WORK ORDER: Every line in the records below with the string "multiple" needs to be copied out.

Source texts of formatted documents:
▬▬▬▬▬▬

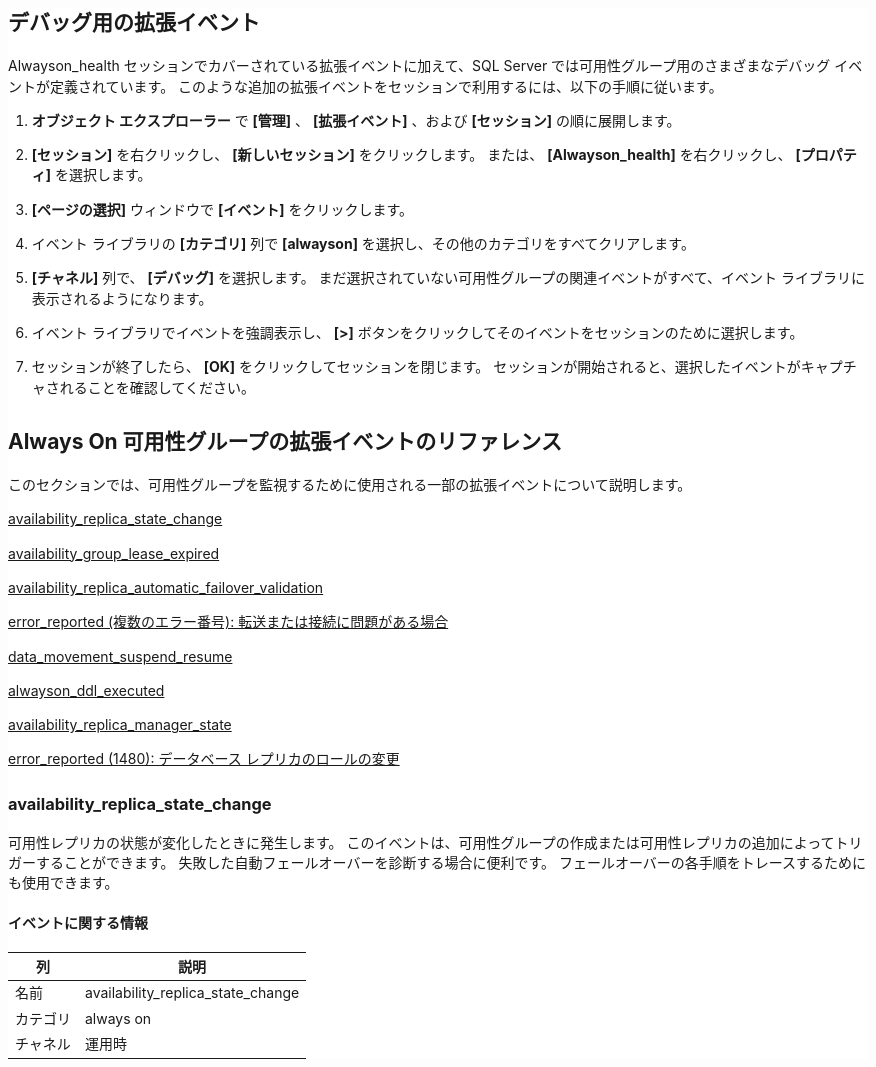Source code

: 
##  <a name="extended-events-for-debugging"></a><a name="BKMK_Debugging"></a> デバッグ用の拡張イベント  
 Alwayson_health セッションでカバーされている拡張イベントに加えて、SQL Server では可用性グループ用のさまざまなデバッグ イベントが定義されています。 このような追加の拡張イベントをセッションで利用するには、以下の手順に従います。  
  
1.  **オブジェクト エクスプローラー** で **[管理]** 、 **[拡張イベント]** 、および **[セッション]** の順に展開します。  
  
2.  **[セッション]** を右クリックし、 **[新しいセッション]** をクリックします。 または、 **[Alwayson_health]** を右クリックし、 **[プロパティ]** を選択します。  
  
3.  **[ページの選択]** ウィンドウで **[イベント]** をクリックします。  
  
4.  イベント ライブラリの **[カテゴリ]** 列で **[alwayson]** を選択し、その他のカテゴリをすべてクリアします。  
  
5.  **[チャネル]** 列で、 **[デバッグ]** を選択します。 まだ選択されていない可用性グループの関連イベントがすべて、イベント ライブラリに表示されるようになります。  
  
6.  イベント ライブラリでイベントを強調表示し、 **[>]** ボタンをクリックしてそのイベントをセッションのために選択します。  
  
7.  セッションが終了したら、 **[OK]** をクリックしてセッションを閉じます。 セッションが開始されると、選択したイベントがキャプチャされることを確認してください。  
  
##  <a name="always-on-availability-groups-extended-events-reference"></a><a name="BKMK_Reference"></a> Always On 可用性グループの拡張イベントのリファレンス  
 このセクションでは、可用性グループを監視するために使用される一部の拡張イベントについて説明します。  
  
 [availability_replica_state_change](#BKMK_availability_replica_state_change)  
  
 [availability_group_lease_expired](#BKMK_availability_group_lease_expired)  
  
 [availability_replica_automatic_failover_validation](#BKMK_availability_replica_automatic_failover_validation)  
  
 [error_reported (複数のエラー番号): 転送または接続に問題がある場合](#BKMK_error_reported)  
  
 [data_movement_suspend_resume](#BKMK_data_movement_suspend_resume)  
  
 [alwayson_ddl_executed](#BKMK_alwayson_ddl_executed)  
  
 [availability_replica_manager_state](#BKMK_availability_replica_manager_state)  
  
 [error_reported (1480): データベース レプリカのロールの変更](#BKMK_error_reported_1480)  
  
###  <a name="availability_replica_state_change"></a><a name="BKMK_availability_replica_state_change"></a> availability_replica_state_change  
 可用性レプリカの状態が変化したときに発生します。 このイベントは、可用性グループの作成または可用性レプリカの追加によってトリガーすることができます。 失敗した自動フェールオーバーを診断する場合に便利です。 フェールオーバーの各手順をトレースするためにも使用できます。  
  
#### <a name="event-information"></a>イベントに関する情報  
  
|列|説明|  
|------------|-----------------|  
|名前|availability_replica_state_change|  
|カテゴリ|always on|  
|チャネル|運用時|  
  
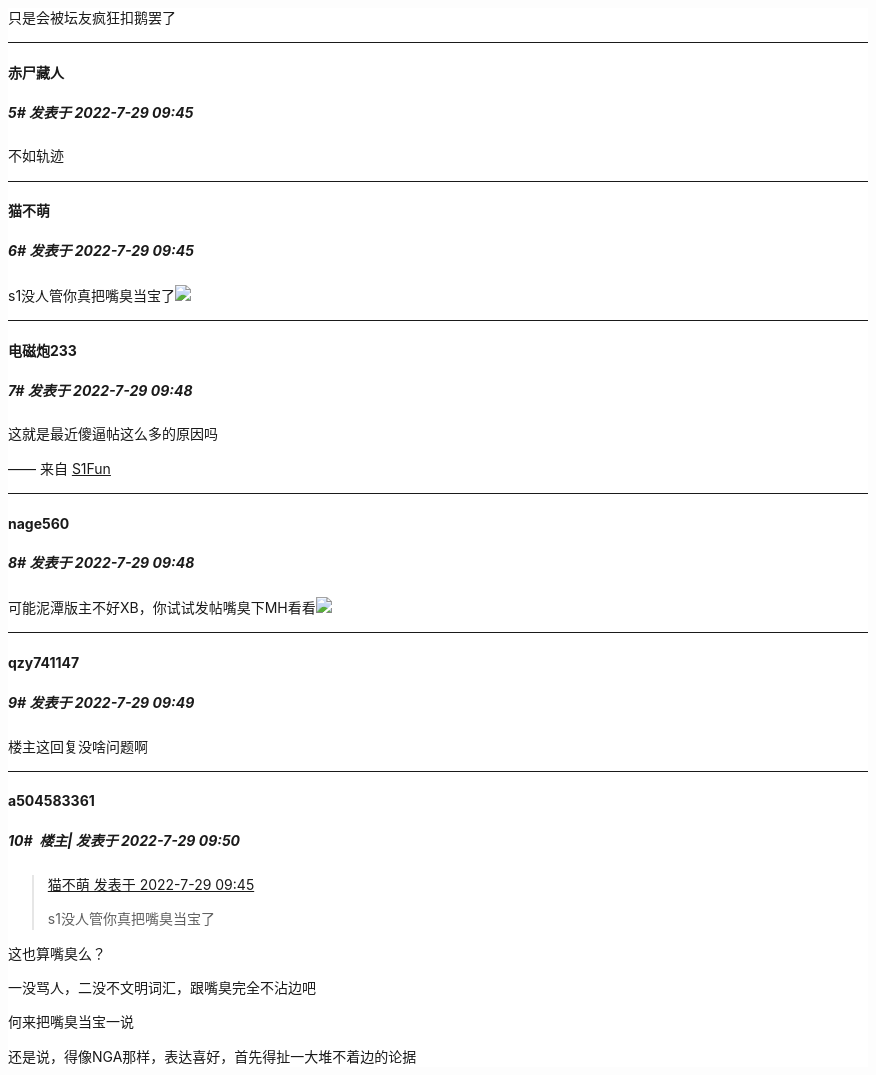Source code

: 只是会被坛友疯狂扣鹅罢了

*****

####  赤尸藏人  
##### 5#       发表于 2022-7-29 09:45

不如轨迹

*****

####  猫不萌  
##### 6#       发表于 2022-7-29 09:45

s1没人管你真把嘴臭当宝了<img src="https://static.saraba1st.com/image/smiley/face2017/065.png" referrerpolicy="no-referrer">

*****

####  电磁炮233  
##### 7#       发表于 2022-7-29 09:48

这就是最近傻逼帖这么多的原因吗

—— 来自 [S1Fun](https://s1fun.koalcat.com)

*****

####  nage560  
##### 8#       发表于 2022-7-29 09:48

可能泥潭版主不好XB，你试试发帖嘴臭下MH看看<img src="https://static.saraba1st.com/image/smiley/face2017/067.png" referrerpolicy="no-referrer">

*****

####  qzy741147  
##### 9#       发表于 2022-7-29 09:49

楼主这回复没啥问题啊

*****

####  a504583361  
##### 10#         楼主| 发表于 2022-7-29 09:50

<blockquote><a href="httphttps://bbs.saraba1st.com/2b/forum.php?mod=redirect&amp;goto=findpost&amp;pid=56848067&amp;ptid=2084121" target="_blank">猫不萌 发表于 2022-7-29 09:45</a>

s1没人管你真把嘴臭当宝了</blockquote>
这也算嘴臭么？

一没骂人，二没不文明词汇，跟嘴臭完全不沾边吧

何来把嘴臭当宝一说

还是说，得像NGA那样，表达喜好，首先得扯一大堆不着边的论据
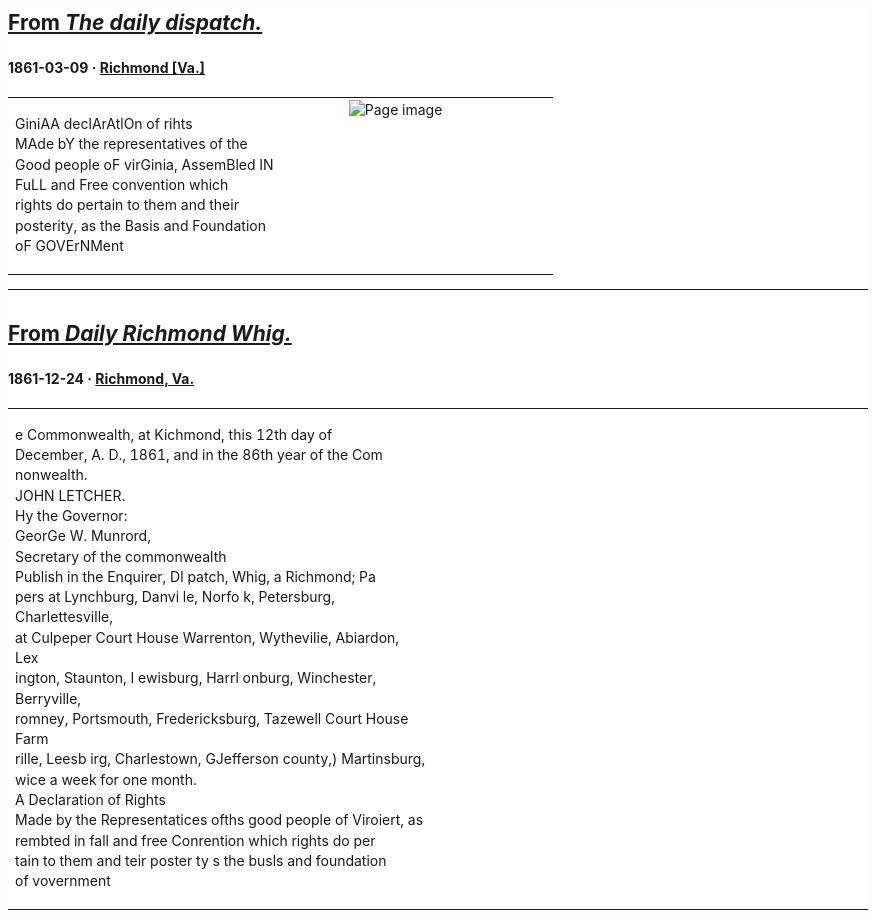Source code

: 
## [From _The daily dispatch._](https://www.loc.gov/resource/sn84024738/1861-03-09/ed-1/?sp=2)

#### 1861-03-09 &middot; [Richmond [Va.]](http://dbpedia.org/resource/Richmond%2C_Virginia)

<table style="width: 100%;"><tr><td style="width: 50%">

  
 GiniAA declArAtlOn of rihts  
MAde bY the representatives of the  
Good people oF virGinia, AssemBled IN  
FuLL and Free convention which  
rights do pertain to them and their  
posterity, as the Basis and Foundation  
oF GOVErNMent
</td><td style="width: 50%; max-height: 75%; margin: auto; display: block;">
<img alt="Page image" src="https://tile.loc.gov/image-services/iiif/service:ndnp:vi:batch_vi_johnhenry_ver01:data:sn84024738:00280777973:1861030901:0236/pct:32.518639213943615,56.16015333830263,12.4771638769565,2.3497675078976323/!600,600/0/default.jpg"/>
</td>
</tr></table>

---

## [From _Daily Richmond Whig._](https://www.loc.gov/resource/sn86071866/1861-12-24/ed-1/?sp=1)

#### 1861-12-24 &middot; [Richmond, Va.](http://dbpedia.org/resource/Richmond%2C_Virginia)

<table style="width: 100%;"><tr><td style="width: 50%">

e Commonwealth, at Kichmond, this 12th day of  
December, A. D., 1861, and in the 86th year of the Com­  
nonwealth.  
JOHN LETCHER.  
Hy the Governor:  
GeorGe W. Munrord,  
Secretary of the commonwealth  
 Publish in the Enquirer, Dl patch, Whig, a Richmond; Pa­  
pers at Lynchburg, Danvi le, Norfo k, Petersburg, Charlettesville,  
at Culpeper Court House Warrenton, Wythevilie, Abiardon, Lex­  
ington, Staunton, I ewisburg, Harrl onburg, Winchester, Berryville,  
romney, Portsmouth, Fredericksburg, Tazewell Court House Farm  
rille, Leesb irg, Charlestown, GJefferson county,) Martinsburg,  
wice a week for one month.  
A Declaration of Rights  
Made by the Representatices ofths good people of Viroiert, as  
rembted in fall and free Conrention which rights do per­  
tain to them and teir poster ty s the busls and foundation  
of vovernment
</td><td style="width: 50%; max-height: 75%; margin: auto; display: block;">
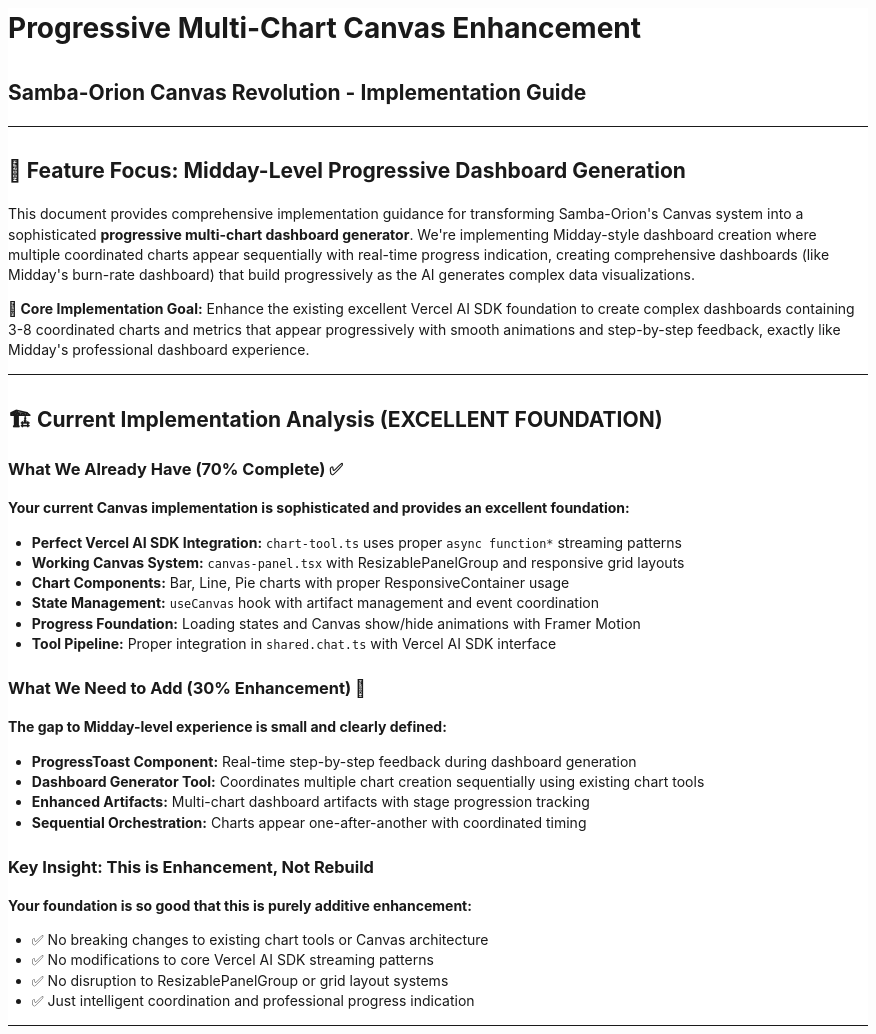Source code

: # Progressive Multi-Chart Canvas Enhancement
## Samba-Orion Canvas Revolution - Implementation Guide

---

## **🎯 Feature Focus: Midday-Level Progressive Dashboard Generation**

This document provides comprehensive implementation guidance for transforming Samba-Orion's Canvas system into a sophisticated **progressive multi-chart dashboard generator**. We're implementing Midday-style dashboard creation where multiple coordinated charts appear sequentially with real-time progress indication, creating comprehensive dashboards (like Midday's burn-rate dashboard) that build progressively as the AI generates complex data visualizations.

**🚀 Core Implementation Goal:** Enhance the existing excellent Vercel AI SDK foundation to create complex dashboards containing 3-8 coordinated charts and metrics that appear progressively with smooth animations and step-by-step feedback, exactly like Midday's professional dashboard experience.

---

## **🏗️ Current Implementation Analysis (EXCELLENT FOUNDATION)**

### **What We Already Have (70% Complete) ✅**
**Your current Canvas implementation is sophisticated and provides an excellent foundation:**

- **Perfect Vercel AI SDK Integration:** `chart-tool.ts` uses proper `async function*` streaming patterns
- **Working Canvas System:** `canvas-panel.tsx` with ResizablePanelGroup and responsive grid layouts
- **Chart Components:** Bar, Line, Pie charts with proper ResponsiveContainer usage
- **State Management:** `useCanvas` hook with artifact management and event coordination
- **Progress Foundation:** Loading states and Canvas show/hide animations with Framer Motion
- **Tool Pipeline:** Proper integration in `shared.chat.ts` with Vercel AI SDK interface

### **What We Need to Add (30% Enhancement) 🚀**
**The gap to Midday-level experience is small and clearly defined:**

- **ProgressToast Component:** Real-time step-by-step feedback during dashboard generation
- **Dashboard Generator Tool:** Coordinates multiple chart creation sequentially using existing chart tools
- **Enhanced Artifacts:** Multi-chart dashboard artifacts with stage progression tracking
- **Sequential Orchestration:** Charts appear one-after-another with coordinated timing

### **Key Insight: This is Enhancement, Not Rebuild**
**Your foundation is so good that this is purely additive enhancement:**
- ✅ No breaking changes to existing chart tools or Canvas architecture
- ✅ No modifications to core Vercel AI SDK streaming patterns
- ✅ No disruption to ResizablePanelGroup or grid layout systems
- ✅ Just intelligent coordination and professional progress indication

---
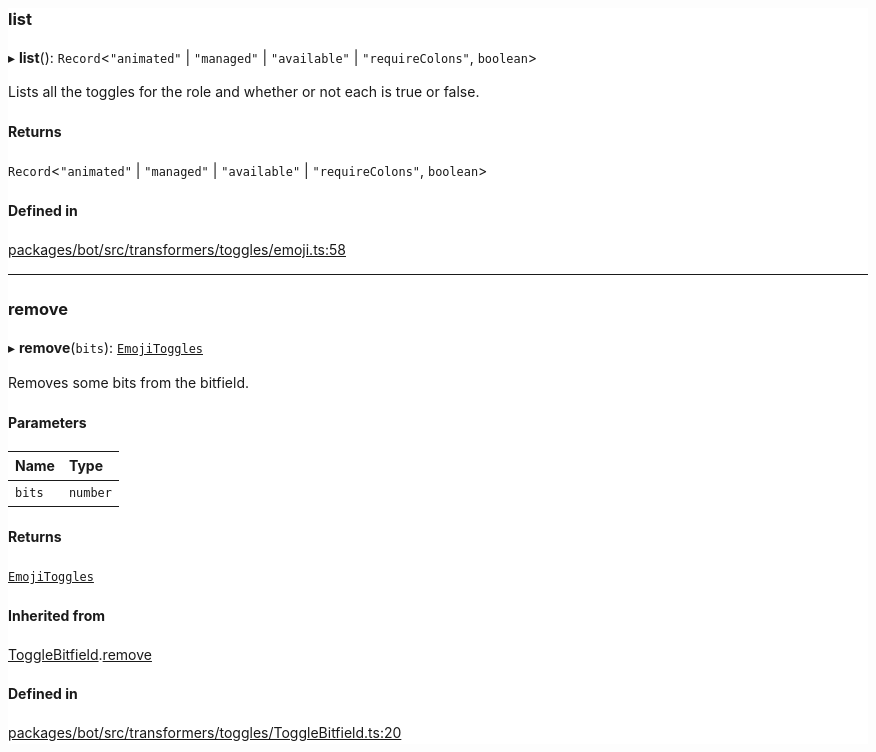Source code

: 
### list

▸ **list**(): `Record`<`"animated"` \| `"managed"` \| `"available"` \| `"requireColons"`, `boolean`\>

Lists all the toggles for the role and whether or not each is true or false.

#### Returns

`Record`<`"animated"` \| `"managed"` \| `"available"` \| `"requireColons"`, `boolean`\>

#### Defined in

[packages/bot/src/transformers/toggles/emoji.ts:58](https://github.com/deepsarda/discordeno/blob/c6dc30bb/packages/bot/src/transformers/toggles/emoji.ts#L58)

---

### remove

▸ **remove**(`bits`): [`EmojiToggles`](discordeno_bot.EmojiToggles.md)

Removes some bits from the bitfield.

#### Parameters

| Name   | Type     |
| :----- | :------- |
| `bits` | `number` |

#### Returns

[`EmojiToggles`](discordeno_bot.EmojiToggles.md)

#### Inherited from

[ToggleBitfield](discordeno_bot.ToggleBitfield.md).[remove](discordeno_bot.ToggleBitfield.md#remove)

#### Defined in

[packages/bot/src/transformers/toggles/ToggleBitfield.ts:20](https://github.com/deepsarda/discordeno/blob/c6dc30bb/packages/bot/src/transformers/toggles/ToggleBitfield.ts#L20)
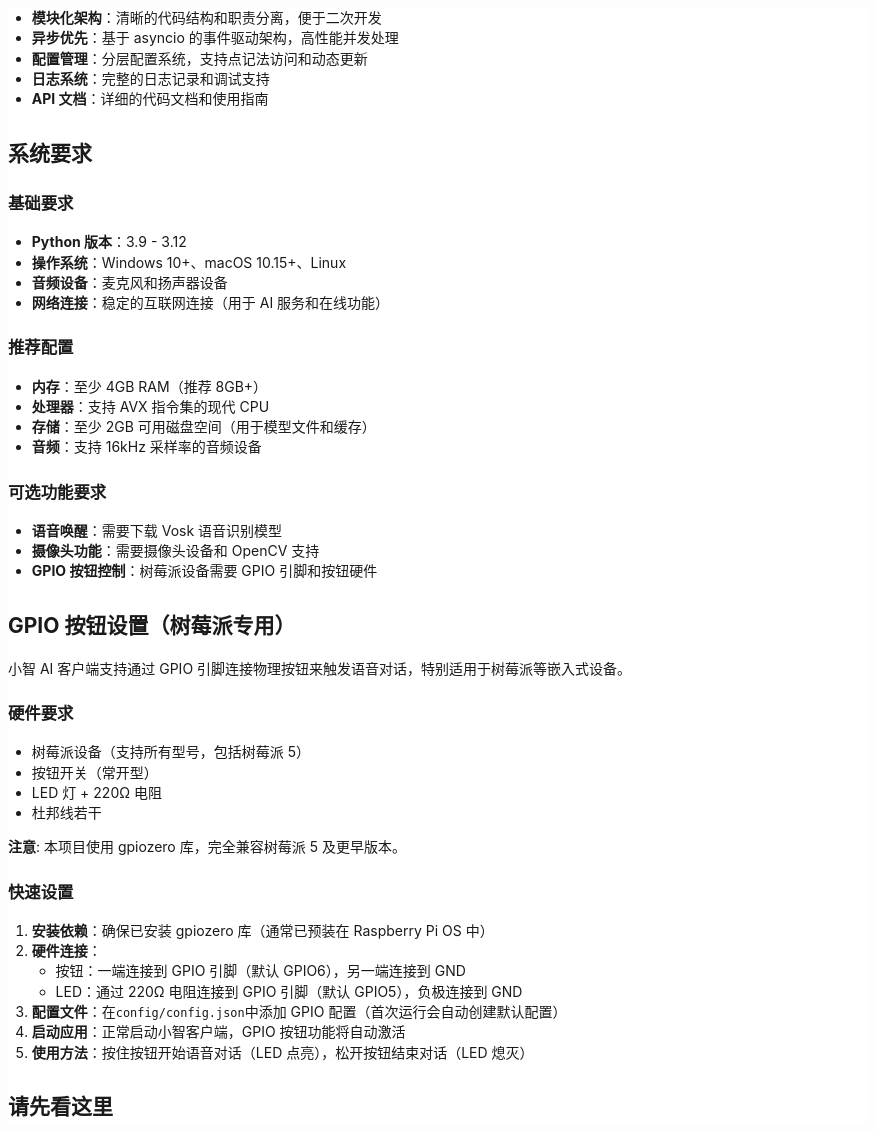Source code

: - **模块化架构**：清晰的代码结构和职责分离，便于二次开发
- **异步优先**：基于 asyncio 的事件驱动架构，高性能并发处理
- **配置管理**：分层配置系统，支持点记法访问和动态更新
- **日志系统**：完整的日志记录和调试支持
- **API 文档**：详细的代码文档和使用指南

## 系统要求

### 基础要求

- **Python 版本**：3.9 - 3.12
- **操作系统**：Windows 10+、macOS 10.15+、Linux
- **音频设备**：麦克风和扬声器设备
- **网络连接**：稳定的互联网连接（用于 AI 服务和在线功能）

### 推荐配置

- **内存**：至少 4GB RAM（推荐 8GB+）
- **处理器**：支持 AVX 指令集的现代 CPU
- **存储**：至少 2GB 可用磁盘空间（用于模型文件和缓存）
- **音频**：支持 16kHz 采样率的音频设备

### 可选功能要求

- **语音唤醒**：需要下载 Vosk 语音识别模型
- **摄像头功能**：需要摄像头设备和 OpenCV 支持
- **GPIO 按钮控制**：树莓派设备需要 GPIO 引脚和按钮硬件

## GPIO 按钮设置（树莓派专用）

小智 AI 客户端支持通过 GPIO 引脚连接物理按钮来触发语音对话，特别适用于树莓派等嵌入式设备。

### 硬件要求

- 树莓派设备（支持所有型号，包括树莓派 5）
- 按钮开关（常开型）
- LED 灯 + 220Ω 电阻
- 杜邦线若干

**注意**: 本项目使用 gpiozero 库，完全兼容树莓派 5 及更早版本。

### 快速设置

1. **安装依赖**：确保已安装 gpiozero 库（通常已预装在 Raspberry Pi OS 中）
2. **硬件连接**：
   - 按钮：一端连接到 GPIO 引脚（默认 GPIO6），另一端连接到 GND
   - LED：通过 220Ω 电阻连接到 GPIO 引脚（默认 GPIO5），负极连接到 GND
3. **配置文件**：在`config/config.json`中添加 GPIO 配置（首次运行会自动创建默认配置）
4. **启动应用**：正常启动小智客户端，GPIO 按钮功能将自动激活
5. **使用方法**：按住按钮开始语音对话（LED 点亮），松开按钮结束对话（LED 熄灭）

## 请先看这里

▬▬▬▬▬▬

FINISHED TASK:
This document provides comprehensive implementation guidance for transforming Samba-Orion's Canvas system into a sophisticated **progressive multi-chart dashboard generator**. We're implementing Midday-style dashboard creation where multiple coordinated charts appear sequentially with real-time progress indication, creating comprehensive dashboards (like Midday's burn-rate dashboard) that build progressively as the AI generates complex data visualizations.
- **Dashboard Generator Tool:** Coordinates multiple chart creation sequentially using existing chart tools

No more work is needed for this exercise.